Analysis included evaluation of recent evidence supporting novel and emerging agent classes, including noncovalent BTK inhibitors, CAR T-cell therapy, and T-cell-engaging bispecific antibodies.
Investigators examined treatment strategies incorporating these therapies in patients with double-refractory disease, considering variability in access to novel therapies and clinical trials.
TAKEAWAY:
Pirtobrutinib demonstrated an overall response rate of 72% in patients with chronic lymphocytic leukemia, with a median progression-free survival of 14 months compared with 8.7 months for control therapies.
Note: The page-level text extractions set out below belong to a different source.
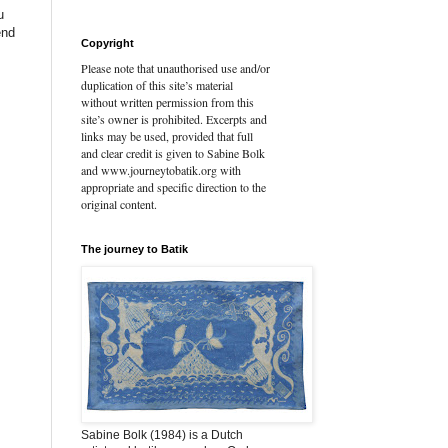
u
end
Copyright
Please note that unauthorised use and/or
duplication of this site’s material
without written permission from this
site’s owner is prohibited. Excerpts and
links may be used, provided that full
and clear credit is given to Sabine Bolk
and www.journeytobatik.org with
appropriate and specific direction to the
original content.
The journey to Batik
Sabine Bolk (1984) is a Dutch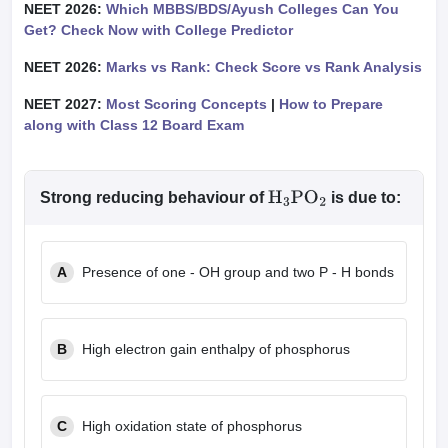
NEET 2026:
Which MBBS/BDS/Ayush Colleges Can You
Get? Check Now with College Predictor
NEET 2026:
Marks vs Rank: Check Score vs Rank Analysis
NEET 2027:
Most Scoring Concepts
|
How to Prepare
along with Class 12 Board Exam
Strong reducing behaviour of
is due to:
H
3
PO
2
A
Presence of one - OH group and two P - H bonds
B
High electron gain enthalpy of phosphorus
C
High oxidation state of phosphorus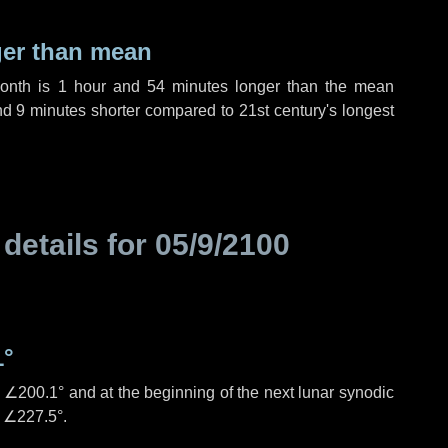
ger than mean
month is
1 hour
and
54 minutes
longer than the mean
nd
9 minutes
shorter compared to 21st century's longest
 details for
05/9/2100
1°
s
∠200.1°
and at the beginning of the next lunar synodic
e
∠227.5°
.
Lisocabtagene maraleucel achieved an overall response rate of 44% in double-refractory patients, with grade ≥ 3 cytokine release syndrome occurring in 8% and neurologic events in 19% of patients.
BTK degraders showed promising early results, with BGB-16673 achieving responses in heavily pretreated patients, most of whom (92%) were exposed to covalent BTK inhibitors and BCL-2i.
Epcoritamab demonstrated an overall response rate of 53% in double-exposed patients, with a complete response rate of 37% and undetectable measurable residual disease in two thirds of responders.
IN PRACTICE:
'Within the current regulatory environment, either ncBTKi [noncovalent BTK inhibitor] or CAR T-cell therapy should be considered as first-line management for double-refractory disease, with the choice individualized based on disease stage, BTK mutational status, toxicity from prior therapies, performance status, comorbidities, and geographic and financial constraints,' the authors of the study wrote.
SOURCE:
This study was led by Brian T. Grainger of Sir Charles Gairdner Hospital in Nedlands, Australia. It was published online in Blood.
LIMITATIONS:
The literature describing CLL in the post-covalent BTK inhibitor and BCL-2i setting varies in criteria used to identify double-refractory patients, complicating assessment of disease prevalence and prognosis. Additionally, there were limited prospective data for outcomes following one class of targeted agent after disease progression on the other.
DISCLOSURES:
Philip A. Thompson disclosed relationships with AbbVie, Ascentage Pharma, AstraZeneca, BeiGene, Genentech, Genmab, Janssen Pharmaceuticals, Eli Lilly and Company, Merck, Adaptive Biotechnologies, Roche, and Sana Biotechnology. Additional disclosures were noted in the original article.
This article was created using several editorial tools, including AI, as part of the process. Human editors reviewed this content before publication.